Soon after that, then-Treasury Secretary Steven Mnuchin called then-Defense Secretary Mark Esper, who designated it as critical, according to the congressional investigations.
Esper declined to comment. He has previously said he made the certification at the recommendation of Pentagon staff.
A spokesman for Mnuchin didn’t respond to a request for comment. In 2020, Mnuchin told lawmakers that the loan was risky and that he was under pressure to extend credit to struggling firms, even if it meant losing money. “That doesn’t mean I don’t think we’re secured and we’ll get our money back,” he said.
Of the $17 billion available under the national-security fund, the government only lent $735 million, meaning Yellow received 95% of the allocated funds through the program.
“This company was not essential to national security, and so I question why the loan was entertained,” said Rep. French Hill (R., Ark.), who led a report on the loan for the bipartisan Congressional Oversight Commission.
The Treasury made the Yellow loan in two tranches, one worth $300 million to cover pre-existing business expenses and the other worth $400 million to pay for the purchase of new tractors and trailers.
Yellow had roughly $1.5 billion in total long-term debt as of March 31, according to its most recent quarterly filing.

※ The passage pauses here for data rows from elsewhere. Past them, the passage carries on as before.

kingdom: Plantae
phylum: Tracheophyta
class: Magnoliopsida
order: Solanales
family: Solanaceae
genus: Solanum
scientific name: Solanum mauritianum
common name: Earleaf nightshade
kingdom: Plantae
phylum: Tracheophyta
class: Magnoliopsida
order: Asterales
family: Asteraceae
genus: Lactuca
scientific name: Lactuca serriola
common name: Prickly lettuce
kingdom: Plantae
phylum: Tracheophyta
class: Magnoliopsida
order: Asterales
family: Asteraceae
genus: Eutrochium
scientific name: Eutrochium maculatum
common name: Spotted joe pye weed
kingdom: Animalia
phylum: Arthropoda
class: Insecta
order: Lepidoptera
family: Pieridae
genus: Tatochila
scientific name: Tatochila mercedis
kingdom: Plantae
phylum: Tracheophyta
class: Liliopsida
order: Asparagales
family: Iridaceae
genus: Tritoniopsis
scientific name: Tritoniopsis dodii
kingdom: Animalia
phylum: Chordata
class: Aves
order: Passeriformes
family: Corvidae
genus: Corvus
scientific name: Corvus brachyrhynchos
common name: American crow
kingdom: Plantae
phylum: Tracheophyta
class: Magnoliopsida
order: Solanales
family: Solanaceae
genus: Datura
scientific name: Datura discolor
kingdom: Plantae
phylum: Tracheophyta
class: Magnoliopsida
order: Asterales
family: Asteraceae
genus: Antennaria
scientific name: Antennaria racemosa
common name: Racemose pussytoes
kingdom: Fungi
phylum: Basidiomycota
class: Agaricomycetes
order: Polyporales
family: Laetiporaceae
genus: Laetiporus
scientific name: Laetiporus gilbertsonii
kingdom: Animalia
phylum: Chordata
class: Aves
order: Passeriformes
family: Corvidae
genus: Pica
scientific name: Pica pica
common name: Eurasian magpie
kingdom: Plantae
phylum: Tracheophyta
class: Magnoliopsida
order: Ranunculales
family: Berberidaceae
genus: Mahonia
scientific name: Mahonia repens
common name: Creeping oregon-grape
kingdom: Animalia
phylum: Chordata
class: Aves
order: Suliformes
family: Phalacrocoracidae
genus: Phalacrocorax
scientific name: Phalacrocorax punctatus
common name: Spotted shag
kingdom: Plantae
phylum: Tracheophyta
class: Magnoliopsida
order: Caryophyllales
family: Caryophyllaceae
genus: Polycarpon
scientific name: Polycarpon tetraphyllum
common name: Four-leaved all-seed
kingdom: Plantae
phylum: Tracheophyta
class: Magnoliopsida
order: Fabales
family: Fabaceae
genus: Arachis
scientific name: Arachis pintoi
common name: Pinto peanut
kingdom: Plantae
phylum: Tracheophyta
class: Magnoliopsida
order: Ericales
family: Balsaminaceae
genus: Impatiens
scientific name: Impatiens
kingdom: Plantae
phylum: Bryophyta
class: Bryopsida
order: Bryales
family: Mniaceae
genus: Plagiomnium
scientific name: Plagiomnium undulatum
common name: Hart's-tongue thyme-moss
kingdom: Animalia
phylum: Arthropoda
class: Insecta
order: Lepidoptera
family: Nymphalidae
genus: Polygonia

For recovering the first tranche of debt, the Treasury is third in line behind other creditors, Hill said. Roughly $567 million was owed to a group of affiliates led by Apollo Global Management, the filing showed. Yellow also had a $500 million line of credit with a group of banks.
Paying back the more-senior creditors could ultimately eat up the value of Yellow’s assets, Levitin and Hill said. The collateral for the second tranche is the equipment Yellow purchased with the money, which has likely lost value, they said.